E a questão da transfobia?

 

O problema da transfobia comigo, que eu só posso falar de mim, é o documento. Quando eu tento alugar uma casa para morar,  o cara olha pro meu documento, olha pra mim e fala: “não alugo para pessoas como você”. Eu já ouvi isso. Quando procura emprego e a pessoa te diz: “ah, não dá pra te dar emprego né? Seu nome é esse” ou “Você pode vir, mas vai usar um crachá com seu nome de registro”.

Esse processo do nome é muito importante para essas questões. É o que chamamos de cara-crachá, aquela coisa de olharem pra você e olharem o seu documento. Esse é um problema que eu pretendo resolver logo, fazer a mudança do meu nome.

 

 

Como está esse processo de fazer a mudança do nome?

 

No meu caso, é mais complicado por causa da minha filha. No Brasil, alguns documentos como o  título de eleitor e PIS têm o seu nome e o nome da mãe. Ela só tem o meu nome no registro, é o nome da mãe dela que tá lá. Vamos precisar mudar os meus documentos e os da Bruna também. Perguntei pra um juiz como faria e ele não soube responder. Então ainda não se sabe como vai ser feito isso.

 

 

 

Queríamos saber o que você acha agora da história da despatologização. Como tá essa questão hoje pra você?

 

Bom, eu não sou doente, não aceito ter um CID [Código Internacional de Doenças] da Saúde Mental. Eu sempre digo isso, se tivesse nascido com seis dedos, poderia tirar um, seria normal. Então, claro, sou a favor da despatologização. Mesmo que exista uma discussão: “putz, mas e aí, se eu não tiver o CID como eu vou fazer a cirurgia?”. Ainda existe essa pergunta dentro do movimento trans. Eu vou ser tratado – não, vou ser acompanhado, porque eu não sou doente.
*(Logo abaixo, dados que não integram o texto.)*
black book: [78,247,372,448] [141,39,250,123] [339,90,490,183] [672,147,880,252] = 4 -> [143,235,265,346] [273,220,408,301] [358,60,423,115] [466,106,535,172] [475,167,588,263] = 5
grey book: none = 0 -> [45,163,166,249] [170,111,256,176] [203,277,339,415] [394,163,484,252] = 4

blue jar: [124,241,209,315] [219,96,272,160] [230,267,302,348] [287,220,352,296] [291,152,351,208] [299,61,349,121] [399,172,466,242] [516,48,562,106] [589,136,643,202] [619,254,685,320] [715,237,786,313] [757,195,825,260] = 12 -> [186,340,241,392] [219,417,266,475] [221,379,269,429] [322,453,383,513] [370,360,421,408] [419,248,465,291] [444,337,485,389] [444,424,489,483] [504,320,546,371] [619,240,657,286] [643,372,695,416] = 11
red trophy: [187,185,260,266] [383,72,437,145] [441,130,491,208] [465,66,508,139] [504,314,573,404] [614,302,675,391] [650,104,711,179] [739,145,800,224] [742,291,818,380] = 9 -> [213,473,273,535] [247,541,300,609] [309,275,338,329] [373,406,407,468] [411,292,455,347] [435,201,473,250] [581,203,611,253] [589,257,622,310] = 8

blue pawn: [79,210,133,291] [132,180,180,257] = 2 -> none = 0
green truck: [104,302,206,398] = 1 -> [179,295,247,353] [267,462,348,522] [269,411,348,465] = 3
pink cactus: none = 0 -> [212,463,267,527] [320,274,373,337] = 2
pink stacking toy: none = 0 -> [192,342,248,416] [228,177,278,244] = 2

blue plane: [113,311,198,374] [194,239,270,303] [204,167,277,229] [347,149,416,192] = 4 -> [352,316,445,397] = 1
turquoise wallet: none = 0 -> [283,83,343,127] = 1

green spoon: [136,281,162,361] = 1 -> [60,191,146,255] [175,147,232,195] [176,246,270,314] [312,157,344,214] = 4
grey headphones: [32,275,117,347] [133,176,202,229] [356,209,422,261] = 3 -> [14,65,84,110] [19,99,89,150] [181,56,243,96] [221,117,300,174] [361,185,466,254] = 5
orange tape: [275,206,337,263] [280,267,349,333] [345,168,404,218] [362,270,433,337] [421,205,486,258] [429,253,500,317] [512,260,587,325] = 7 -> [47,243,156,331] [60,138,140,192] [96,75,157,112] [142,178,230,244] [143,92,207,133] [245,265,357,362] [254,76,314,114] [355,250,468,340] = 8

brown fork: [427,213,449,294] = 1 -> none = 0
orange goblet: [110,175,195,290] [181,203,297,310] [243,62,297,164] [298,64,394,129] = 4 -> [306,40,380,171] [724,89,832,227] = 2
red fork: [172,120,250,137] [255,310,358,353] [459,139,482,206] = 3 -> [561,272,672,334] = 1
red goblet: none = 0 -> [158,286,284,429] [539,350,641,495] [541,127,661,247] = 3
Vou ser tratado como uma pessoa que tem uma gripe. Não tenho transtorno nem disforia. Eu só nasci na embalagem errada, trocaram a embalagem. Eu acho que a gente não conseguiu avançar nisso, mas ainda vai rolar, com certeza.

 

 

Ainda existe no movimento essa discussão de que se despatologizar, perde-se o amparo governamental?

 

Então, essa é a discussão. A questão é que a gente não precise de um laudo psiquiátrico, psicológico pra ser… Eu quero ser acompanhado como uma pessoa. Eu sou trans, mas eu tenho gripe, eu sou trans, mas eu tenho cólica. Ser trans é uma identidade, não uma doença.

 

 

No Brasil a gente tem o SUS que, em tese, tem alguns princípios como a universalidade e a integralidade. Se a pessoa está sofrendo porque o seu corpo não condiz com a sua identidade de gênero, isso não significa que ela tenha uma doença, muito menos um transtorno mental. Pelo fato de ela estar sofrendo – às vezes nem é o sofrimento em si – pelo fato dela precisar de transformações corporais, várias, não só a cirurgia de transgenitalização, você está trabalhando com a promoção da saúde, do bem-estar bio-psíquico-social.

 

Muitas pessoas trans são contra a despatologização pensando assim: “e aí, vai acontecer o que se me despatologizarem? Eu não vou ter mais minha cirurgia”. Mas seguindo os princípios do SUS, cabe.

 

 

E, atualmente, como tá isso. Você continua assistido?

 

Sim, tenho que fazer exame todo mês, a cada três meses eu tomo hormônio… Mas já estou liberado do acompanhamento psicológico.

 

 

Você precisou de laudo psicológico ou psiquiátrico pra fazer a cirurgia?

 

Não. Por conta dos princípios do SUS. Existe uma parceria com o ambulatório (CRT) e ele segue essa visão do SUS. Você passa pelo psicológo e pela hormonoterapia, mas não precisa necessariamente ter um laudo.

Não é o psicólogo nem psiquiatra que vai dizer o que eu sou. Eu sei quem eu sou.